Le plan d’action présenté le 29 avril par Eric Lombard mise d’abord sur un renforcement des contrôles sur la sécurité et la conformité des produits, avec une meilleure coordination avec les voisins européens.
Selon le document officiel diffusé auprès de la presse, dès cette année, le nombre de contrôles aléatoires de la DGCCRF (répression des fraude) sur les colis expédiés via des plateformes étrangères seront triplés et augmenteront encore les trois années suivantes. En outre, la DGCCRF (Direction générale de la concurrence, de la consommation et de la répression des fraudes) fait évoluer sa doctrine et effectuera désormais un contrôle simultané et à 360° sur plusieurs aspects : sécurité, étiquetage, allégations environnementales, pratiques commerciales. En outre, des campagnes de communication auprès des consommateurs sur les produits interdits à la vente à la suite de contrôles seront menées.
Une meilleure coordination entre la DGCCRF, la Douane et leurs homologues européens sera également activement recherchée : non seulement les résultats des contrôle seront partagés avec leurs homologues, mais en outre un partage d’information entre Etats membres sera effectués afin que les produits retirés de la vente dans un pays soient également retirés en France.
Le deuxième grand axe du plan d’action reposera sur une lutte plus active contre les distorsions de concurrences générées par les plateformes étrangères. Dans une logique de « juste proportionnalité », la hausse des contrôles sera dirigée prioritairement vers les plateformes les plus importantes, et
notamment les plateformes étrangères. Un contrôle sur un acteur de petite taille s’accompagnera du même contrôle sur les acteurs de plus grande taille. « Cette évolution de la doctrine de contrôle vise à rétablir le déséquilibre existant entre des acteurs européens et les acteurs extra-européens ».

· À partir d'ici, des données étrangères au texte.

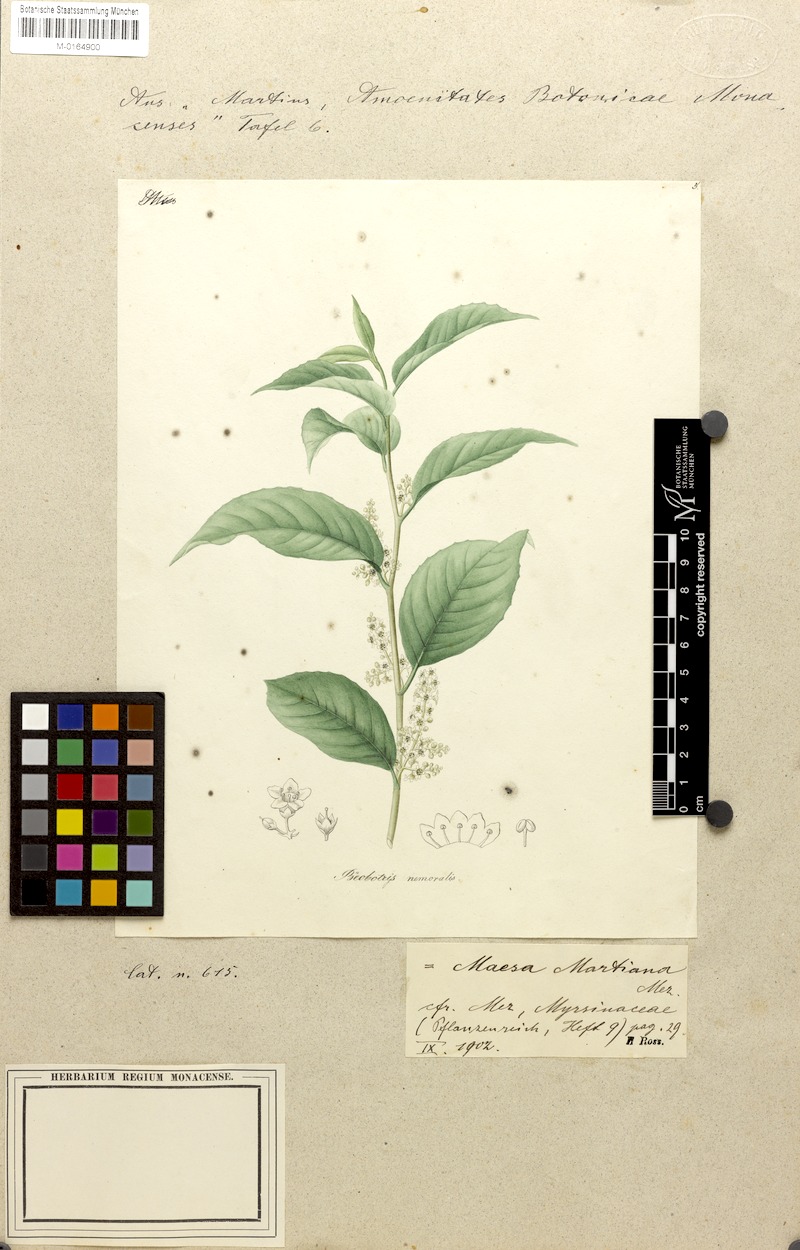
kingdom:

La lutte contre la fraude à la TVA va être également musclée : l’identification précoce des opérateurs les plus à risque sera renforcée et « les importateurs qui ne présentent pas leurs registres après demande de
l’administration ou les représentants fiscaux sans garanties requises de solvabilité seront radiés ».
Enfin, the last but not the least, la France va évidemment soutenir la réforme européenne des exemptions de minimis. Mais en attendant que celle-ci soit mise en en place, au plus tard en 2028, elle compte proposer au niveau européen l’instauration d’une nouvelle taxe sous la forme de « frais de gestion forfaitaires appliqués à chaque colis ».
Pour Amélie de Montchalin, citée par Les Echos, l’idée serait de faire « payer aux importateurs, aux plateformes, et non pas aux consommateurs, un petit montant forfaitaire sur les colis ». La ministre des Comptes publics a estimé à « quelques euros » par colis le montant d’une telle taxe.